AccessExpression Specification

This document specifies the format of an Apache Accumulo AccessExpression. An AccessExpression is an encoding of a boolean expression that defines the attributes an entity requires to access specific data.

Concepts

  • AccessExpression - A boolean expression detailing the attributes needed to access an object (e.g. Key/Value pair in Accumulo).
  • Authorizations - A set of attributes, typically attributed to the entity trying to access an object.
  • AccessEvaluator - An object that determines if an entity can access an object based on the entity‘s Authorizations and the object’s AccessExpression.

Syntax

The formal definition of the AccessExpression UTF-8 string representation is provided by the following ABNF:

access-expression       = [expression] ; empty string is a valid access expression

expression              =  (access-token / paren-expression) [and-expression / or-expression]

paren-expression        =  "(" expression ")"

and-expression          =  "&" (access-token / paren-expression) [and-expression]

or-expression           =  "|" (access-token / paren-expression) [or-expression]

access-token            = 1*( ALPHA / DIGIT / "_" / "-" / "." / ":" / slash )
access-token            =/ DQUOTE 1*(utf8-subset / escaped) DQUOTE

utf8-subset             = %x20-21 / %x23-5B / %x5D-7E / unicode-beyond-ascii ; utf8 minus '"' and '\'
unicode-beyond-ascii    = %x0080-D7FF / %xE000-10FFFF
escaped                 = "\" DQUOTE / "\\"
slash                   = "/"

Examples of Proper Expressions

  • BLUE
  • RED&BLUE
  • RED&BLUE&GREEN
  • (RED&BLUE)|(GREEN&(PINK|PURPLE))

Examples of Improper Expressions

  • &BLUE : Must start with an access token or a paren expression.
  • (RED&BLUE)| : An access token or paren expression must follow a |.
  • RED&BLUE|GREEN : Once a & is seen, then can only have & and not |, unless using parenthesis.
  • RED|BLUE&GREEN : Once a | is seen, then can only have |and not &, unless using parenthesis.

Serialization

An AccessExpression is a UTF-8 string. It can be serialized using a byte array as long as it can be deserialized back into the same UTF-8 string.

Evaluation

The evaluation process combines set existence checks with boolean algebra. Specifically, AccessExpressions use:

When evaluating an AccessExpression, existence checks are done against an entities Authorizations. The following is the algorithm for evaluation of an AccessExpression.
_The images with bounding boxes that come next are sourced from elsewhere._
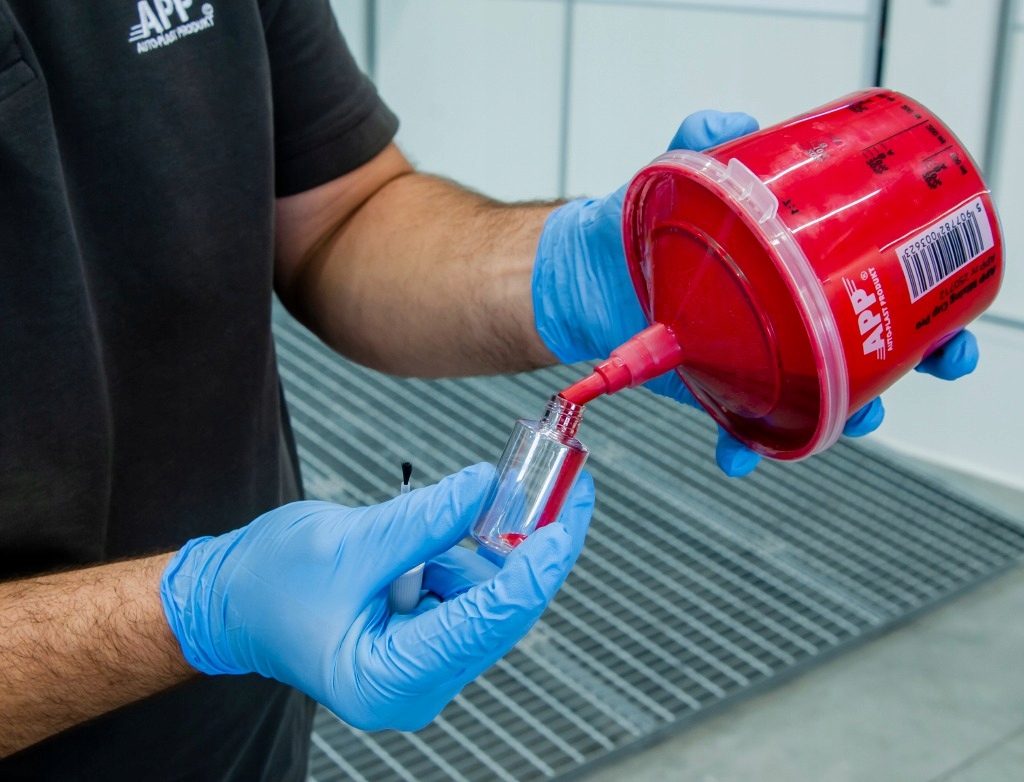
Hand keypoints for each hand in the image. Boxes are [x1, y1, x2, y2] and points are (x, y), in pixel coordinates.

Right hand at [160, 464, 594, 730]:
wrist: (233, 598)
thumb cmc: (270, 582)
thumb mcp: (348, 544)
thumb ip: (422, 522)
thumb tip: (485, 488)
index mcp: (389, 678)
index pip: (484, 623)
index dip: (533, 568)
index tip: (566, 520)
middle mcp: (414, 684)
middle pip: (499, 614)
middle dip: (533, 548)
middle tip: (569, 490)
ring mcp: (422, 665)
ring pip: (489, 600)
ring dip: (503, 544)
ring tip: (519, 489)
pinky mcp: (423, 640)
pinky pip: (468, 593)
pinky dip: (474, 552)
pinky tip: (473, 517)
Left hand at [533, 111, 979, 475]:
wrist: (576, 273)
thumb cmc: (633, 226)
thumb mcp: (673, 176)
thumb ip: (699, 140)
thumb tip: (734, 123)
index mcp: (792, 270)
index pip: (876, 289)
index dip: (926, 309)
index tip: (952, 323)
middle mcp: (783, 318)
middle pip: (866, 349)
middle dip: (907, 363)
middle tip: (926, 364)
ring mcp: (752, 358)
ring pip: (816, 398)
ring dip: (840, 415)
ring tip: (845, 417)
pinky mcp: (713, 389)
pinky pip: (740, 429)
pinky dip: (744, 449)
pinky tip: (738, 456)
  1. For each access-token in an AccessExpression check if it exists in the entities Authorizations. Replace the access-token with true if it exists in the set and false otherwise.
  2. Evaluate the resulting expression using boolean algebra. If the result is true, the entity can access the data associated with the AccessExpression.

The following is an example of evaluating the AccessExpression RED&(BLUE|GREEN) using boolean algebra for an entity with the Authorizations {RED,GREEN}. In the example below RED ∈ {RED,GREEN} translates to does RED exist in the set {RED,GREEN} which it does, so it is true.

  1. RED ∈ {RED,GREEN} ∧ ( BLUE ∈ {RED,GREEN} ∨ GREEN ∈ {RED,GREEN} )
  2. true ∧ ( false ∨ true )

Since true ∧ ( false ∨ true ) is true then the entity with Authorizations of {RED,GREEN} can access data labeled with the AccessExpression RED&(BLUE|GREEN). The AccessExpression (RED&BLUE)|(GREEN&PINK) is an example of an AccessExpression that is false for an entity with Authorizations of {RED,GREEN} and it would look like the following using boolean algebra.

  1. ( RED ∈ {RED,GREEN} ∧ BLUE ∈ {RED,GREEN} ) ∨ ( GREEN ∈ {RED,GREEN} ∧ PINK ∈ {RED,GREEN} )
  2. ( true ∧ false ) ∨ ( true ∧ false )

An entity with empty Authorizations can only access data associated with an empty access expression. This is because an empty AccessExpression always evaluates to true.

Escaping

Access tokens can only contain alphanumeric characters or the characters _,-,.,:, or / unless quoted using ". Within quotes, the characters " and \ must escaped by prefixing them with \. For example, to use abc\xyz as an access-token, it would need to be quoted and escaped like "abc\\xyz". When checking if an access-token exists in the entities Authorizations, it must be unquoted and unescaped.

Evaluating "abc!12"&"abc\\xyz"&GHI for an entity with Authorizations of {abc\xyz,abc!12} looks like the following in boolean algebra which evaluates to false.

  1. abc!12 ∈ {abc\xyz,abc!12} ∧ abc\xyz ∈ {abc\xyz,abc!12} ∧ GHI ∈ {abc\xyz,abc!12}
  2. true ∧ true ∧ false

It's important to note that when verifying the existence of “abc\xyz” in the set of authorizations within the Authorizations object, the token is unquoted, and the \ character is unescaped.